Preclinical and a phase 1 study of purinostat mesylate, a novel hdac i/iib selective inhibitor, for the treatment of relapsed or refractory multiple myeloma

Introduction: Purinostat Mesylate (PM) is a uniquely potent and selective HDAC I/IIb inhibitor. This study evaluated the efficacy and safety of PM in preclinical studies and phase 1 clinical trial for the treatment of relapsed or refractory(R/R) Multiple Myeloma (MM). Methods: This open-label, non-randomized, first-in-human, phase 1 two-center trial enrolled adult patients with MM who were refractory to or relapsed after ≥1 prior regimens. PM was administered by 30-minute intravenous infusion ranging from 1.2 to 8.4 mg/m2 in a standard 3+3 dose escalation design. Eligible patients received a single dose (Day 1) and multiple doses (Day 8, 11, and 15) followed by extended doses (Day 1, 4, 8, 11 in 21-day cycles). MM cell lines and multiple mouse models were used to evaluate the antitumor activity of PM alone or in combination in vitro and in vivo. Additionally, various methods were used to study the mechanism of PM, such as Bulk RNA sequencing and single-cell RNA sequencing, Luminex high-throughput detection of cytokines, and others. Results: A total of 11 heavily pretreated MM patients were enrolled. All evaluable 11 patients achieved the disease control rate (DCR) of 72.7%. Eight patients had stable disease after the first cycle of administration and entered the extended stage with a maximum of 6 extended cycles, of which one patient achieved a minimal remission. No dose-limiting toxic effects were observed. At low nanomolar concentrations, PM exhibited superior antiproliferative activity and apoptosis induction compared to LBH589 in MM cell lines and patient-derived MM cells.
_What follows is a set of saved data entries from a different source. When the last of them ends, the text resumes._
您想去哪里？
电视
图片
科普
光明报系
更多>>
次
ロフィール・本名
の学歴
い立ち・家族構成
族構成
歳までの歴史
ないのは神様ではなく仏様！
In vivo studies demonstrated that PM alone was better than LBH589, or lenalidomide, bortezomib, and dexamethasone (DXM) triple-drug combinations in treating multiple MM mouse models. Mechanistically, PM significantly inhibited the key proteins for MM survival, including c-MYC, IRF4, EZH2, IKZF1, and IKZF3, and activated the innate and adaptive immune response in MM model mice. Combining PM with pomalidomide and DXM has strong antiproliferative effects and reduces key proteins for MM survival in MM1S and MM1R cell lines [CI index = 0.092]. In mouse models, this combination treatment is more effective than PM alone and other triple-drug combination therapies (selinexor, pomalidomide, and DXM, and daratumumab, pomalidomide, and DXM) without significant toxicity. Keywords: Molecular Targeted Therapies, Multiple Myeloma No conflicts of interests pertinent to the abstract.